[Saved entries]
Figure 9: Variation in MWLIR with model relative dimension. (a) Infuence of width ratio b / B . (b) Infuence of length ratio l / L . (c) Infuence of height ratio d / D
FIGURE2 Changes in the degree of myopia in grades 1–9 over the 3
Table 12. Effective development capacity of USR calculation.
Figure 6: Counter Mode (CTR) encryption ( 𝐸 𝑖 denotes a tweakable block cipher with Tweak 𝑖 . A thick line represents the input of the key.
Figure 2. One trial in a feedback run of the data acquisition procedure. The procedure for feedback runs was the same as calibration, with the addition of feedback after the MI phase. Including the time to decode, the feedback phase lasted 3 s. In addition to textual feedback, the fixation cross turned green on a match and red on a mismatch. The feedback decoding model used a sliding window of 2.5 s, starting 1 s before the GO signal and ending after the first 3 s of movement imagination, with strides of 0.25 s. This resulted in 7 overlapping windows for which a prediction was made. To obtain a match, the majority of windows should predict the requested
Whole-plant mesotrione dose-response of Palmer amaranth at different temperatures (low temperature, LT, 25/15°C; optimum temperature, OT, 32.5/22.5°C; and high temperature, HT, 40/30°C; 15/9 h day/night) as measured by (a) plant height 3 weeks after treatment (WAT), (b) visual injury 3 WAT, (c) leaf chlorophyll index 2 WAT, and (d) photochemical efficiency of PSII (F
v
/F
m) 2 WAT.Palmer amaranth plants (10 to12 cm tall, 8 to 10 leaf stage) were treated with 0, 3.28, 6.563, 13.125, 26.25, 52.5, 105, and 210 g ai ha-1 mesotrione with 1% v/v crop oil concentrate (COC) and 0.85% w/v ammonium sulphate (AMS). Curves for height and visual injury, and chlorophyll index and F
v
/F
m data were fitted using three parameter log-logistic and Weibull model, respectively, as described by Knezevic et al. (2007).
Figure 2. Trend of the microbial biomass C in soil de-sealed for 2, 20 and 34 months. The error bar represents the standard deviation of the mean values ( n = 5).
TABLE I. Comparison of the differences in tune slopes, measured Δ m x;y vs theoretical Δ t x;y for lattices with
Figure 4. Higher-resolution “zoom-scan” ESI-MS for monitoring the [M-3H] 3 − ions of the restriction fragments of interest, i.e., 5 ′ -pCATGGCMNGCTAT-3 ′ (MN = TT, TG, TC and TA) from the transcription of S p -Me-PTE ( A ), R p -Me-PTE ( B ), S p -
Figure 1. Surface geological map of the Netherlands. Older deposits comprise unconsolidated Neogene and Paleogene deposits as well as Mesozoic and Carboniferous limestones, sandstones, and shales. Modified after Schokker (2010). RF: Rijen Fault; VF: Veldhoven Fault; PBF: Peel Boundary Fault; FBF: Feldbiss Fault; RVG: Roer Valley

__TASK DESCRIPTION__: Go through the entries above and copy every line containing "after".

__THE ANSWER__:
Figure 2. One trial in a feedback run of the data acquisition procedure. The procedure for feedback runs was the same as calibration, with the addition of feedback after the MI phase. Including the time to decode, the feedback phase lasted 3 s. In addition to textual feedback, the fixation cross turned green on a match and red on a mismatch. The feedback decoding model used a sliding window of 2.5 s, starting 1 s before the GO signal and ending after the first 3 s of movement imagination, with strides of 0.25 s. This resulted in 7 overlapping windows for which a prediction was made. To obtain a match, the majority of windows should predict the requested
Whole-plant mesotrione dose-response of Palmer amaranth at different temperatures (low temperature, LT, 25/15°C; optimum temperature, OT, 32.5/22.5°C; and high temperature, HT, 40/30°C; 15/9 h day/night) as measured by (a) plant height 3 weeks after treatment (WAT), (b) visual injury 3 WAT, (c) leaf chlorophyll index 2 WAT, and (d) photochemical efficiency of PSII (F
Figure 1. Surface geological map of the Netherlands. Older deposits comprise unconsolidated Neogene and Paleogene deposits as well as Mesozoic and Carboniferous limestones, sandstones, and shales. Modified after Schokker (2010). RF: Rijen Fault; VF: Veldhoven Fault; PBF: Peel Boundary Fault; FBF: Feldbiss Fault; RVG: Roer Valley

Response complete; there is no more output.